Cette fois, un membre de la Chambre, nouveau venu dans la politique dirigeante, prétendit démontrer que les anciens membres du Congrès n'entendaient rien à la question et que les Chambres elles-mêmes n'avait pas interprété le principe de l'article 117, comme M. Dechamps l'affirmait. Serait-il vrai, s'écria M. Verhaegen, comme le porte le rapport de la section centrale, que toujours la majorité dans les Chambres a considéré les traitements comme une indemnité? Je ne sais ce qu'on appelle la majorité ni de quelle manière elle se serait prononcée sur cette question vitale; mais ce que je sais, c'est que depuis longtemps on a fait justice de ces prétentions exagérées... Ce qu'on réclame pour les ministres du culte catholique, ce sont des traitements et non des inderunités » (19 déc. 1838). Il disait même dans la séance du 21 décembre 1838: «En 1831, on a pris pour les fonctionnaires ecclésiastiques une mesure semblable à celle qui avait été prise pour les fonctionnaires civils. La théorie de M. Verhaegen consistait donc à interpréter le mot de << traitements » dans un sens restrictif et à assimiler sous ce rapport les membres du clergé aux fonctionnaires publics. C'est bien la théorie libérale actuelle qui donne à l'État un droit d'immixtion et de vérification.

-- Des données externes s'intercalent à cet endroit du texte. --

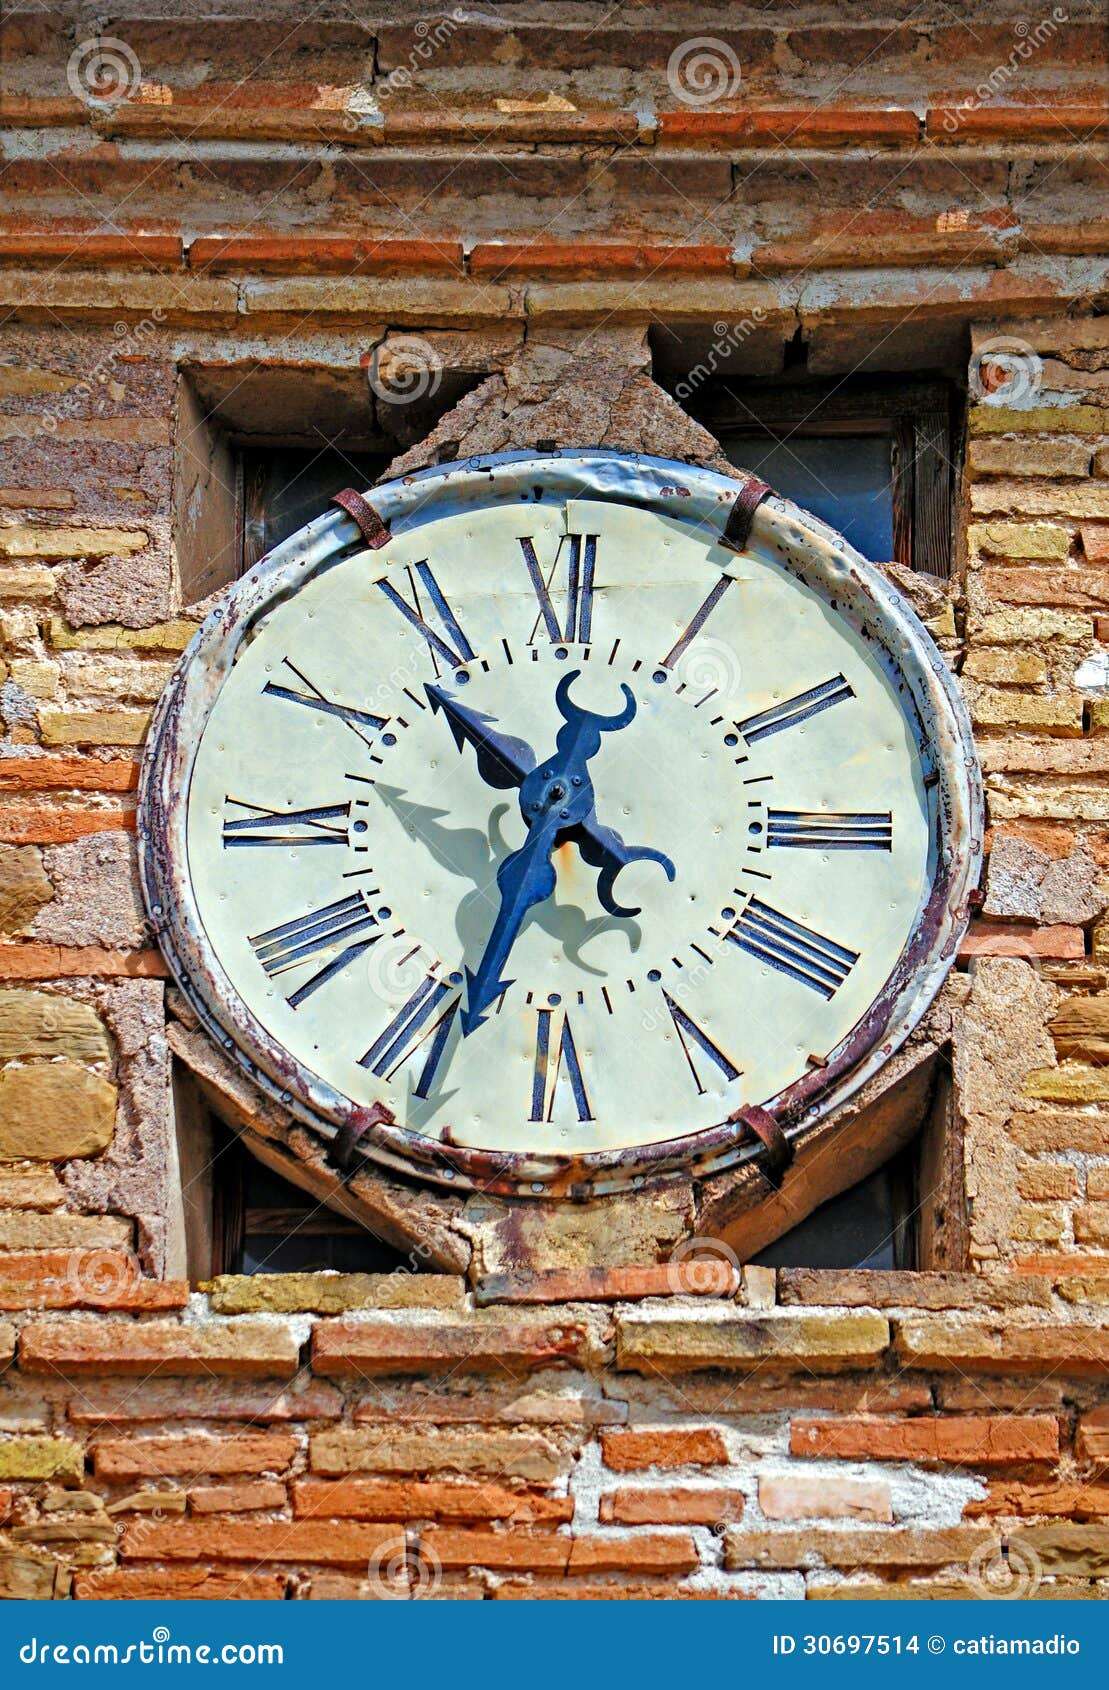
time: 10:33
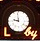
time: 8:58
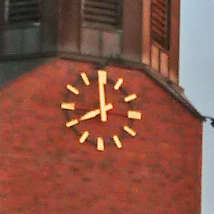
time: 7:59
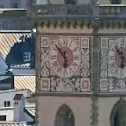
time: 5:54
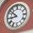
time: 8:52
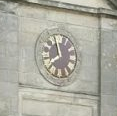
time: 7:57
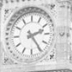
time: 2:24
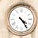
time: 4:24
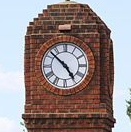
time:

Mais quelle est donc la valeur de ce témoignage nouveau ? Émane-til d'une de ces personnalités puissantes et autorisées dont l'opinion puisse détruire toutes les déclarations antérieures et réduire à néant les principes si souvent exprimés à la Chambre ? Il ne nous faudra pas sortir du Moniteur et des propres paroles de M. Verhaegen pour répondre à cette question. Celui qui en 1838 entendait faire la leçon aux anciens membres du Congrès et leur apprendre ce qu'ils avaient voté huit ans auparavant, reconnaissait, non sans un certain orgueil, qui nous paraît peu explicable à nous admirateur de la génération de 1830, qu'élu membre du Congrès national, il refusa le mandat dont on l'avait honoré (séance du 21 février 1840). Aux généreux et patriotiques sentiments de nos constituants il opposait donc son opinion à lui, c'est-à-dire celle d'un absent qui avait refusé de prendre part au mouvement de 1830 et qui

s'était renfermé dans l'abstention, au moment où, sur le champ de bataille et à la tribune nationale, nos pères édifiaient l'œuvre de l'indépendance de la Belgique. « 1830 est arrivé, disait M. Verhaegen (21 février 1840); je n'ai pas pris part à la Révolution; j'étais à la campagne, j'y suis resté; je n'avais aucune obligation à remplir; je n'ai rien fait pour la Révolution, je n'ai rien fait contre. » Le précurseur de la théorie libérale actuelle fut donc au sein de nos Chambres, un abstentionniste de 1830, qui essayait dès 1838, de fausser l'esprit dont étaient animés nos constituants, en reprenant la thèse de la minorité du Congrès national, celle de M. Defacqz et de ses amis.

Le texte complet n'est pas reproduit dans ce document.